- Your instructions: The lines to copy are those with "shoulder" in them. Pull each one from the entries below.

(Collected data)

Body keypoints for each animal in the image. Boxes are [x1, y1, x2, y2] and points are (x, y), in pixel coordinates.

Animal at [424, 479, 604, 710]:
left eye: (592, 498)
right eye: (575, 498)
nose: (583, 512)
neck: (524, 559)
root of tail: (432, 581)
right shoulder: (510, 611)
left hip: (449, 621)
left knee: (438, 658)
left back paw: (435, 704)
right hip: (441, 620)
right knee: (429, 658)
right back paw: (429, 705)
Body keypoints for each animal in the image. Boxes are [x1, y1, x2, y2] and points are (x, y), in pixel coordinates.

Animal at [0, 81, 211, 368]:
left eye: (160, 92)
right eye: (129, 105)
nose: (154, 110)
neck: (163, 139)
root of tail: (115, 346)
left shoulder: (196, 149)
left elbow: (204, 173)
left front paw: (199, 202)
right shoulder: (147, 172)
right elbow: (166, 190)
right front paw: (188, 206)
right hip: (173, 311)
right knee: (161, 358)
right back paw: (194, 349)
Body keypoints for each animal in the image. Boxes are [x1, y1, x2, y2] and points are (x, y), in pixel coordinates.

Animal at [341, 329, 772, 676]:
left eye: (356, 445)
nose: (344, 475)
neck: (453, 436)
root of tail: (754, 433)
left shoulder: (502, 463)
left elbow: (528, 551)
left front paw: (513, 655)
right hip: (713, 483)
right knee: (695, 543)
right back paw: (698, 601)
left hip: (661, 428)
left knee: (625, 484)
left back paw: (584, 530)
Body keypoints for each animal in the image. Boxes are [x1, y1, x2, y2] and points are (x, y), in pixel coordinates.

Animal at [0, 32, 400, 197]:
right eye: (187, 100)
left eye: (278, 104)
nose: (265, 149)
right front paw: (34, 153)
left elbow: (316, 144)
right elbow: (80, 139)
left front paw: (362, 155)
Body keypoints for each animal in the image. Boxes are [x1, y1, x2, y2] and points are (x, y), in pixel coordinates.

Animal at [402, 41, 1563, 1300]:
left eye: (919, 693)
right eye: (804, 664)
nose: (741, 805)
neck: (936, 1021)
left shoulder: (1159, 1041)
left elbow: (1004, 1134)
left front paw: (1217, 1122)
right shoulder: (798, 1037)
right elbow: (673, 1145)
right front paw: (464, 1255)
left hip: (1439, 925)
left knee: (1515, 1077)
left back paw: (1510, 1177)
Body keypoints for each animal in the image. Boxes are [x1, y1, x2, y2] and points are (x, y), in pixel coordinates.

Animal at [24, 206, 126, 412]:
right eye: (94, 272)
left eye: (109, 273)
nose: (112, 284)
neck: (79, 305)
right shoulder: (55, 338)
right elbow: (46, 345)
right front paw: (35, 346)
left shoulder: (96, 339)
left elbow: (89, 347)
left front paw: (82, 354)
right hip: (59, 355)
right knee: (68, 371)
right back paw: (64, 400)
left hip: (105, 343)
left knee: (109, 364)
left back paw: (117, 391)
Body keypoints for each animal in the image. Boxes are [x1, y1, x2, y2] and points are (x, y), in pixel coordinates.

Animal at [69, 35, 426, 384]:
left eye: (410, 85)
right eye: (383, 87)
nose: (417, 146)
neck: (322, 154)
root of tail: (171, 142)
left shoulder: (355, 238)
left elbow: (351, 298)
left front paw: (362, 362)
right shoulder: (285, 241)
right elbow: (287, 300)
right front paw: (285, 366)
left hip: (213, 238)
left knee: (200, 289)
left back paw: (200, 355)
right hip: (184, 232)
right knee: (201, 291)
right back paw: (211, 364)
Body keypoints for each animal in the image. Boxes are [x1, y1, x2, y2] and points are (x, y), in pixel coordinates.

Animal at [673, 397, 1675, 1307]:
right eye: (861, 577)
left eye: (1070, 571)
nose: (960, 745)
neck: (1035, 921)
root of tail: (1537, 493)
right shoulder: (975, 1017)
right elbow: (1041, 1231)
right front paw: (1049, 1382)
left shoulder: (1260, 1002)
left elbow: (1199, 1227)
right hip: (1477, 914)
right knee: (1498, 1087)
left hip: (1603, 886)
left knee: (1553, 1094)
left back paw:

- Written reply:
right shoulder: (510, 611)
left shoulder: (196, 149)
right shoulder: (147, 172)
left shoulder: (502, 463)
left shoulder: (1159, 1041)
right shoulder: (798, 1037)
right shoulder: (55, 338)
left shoulder: (96, 339)
left shoulder: (355, 238)
right shoulder: (285, 241)
right shoulder: (975, 1017)
left shoulder: (1260, 1002)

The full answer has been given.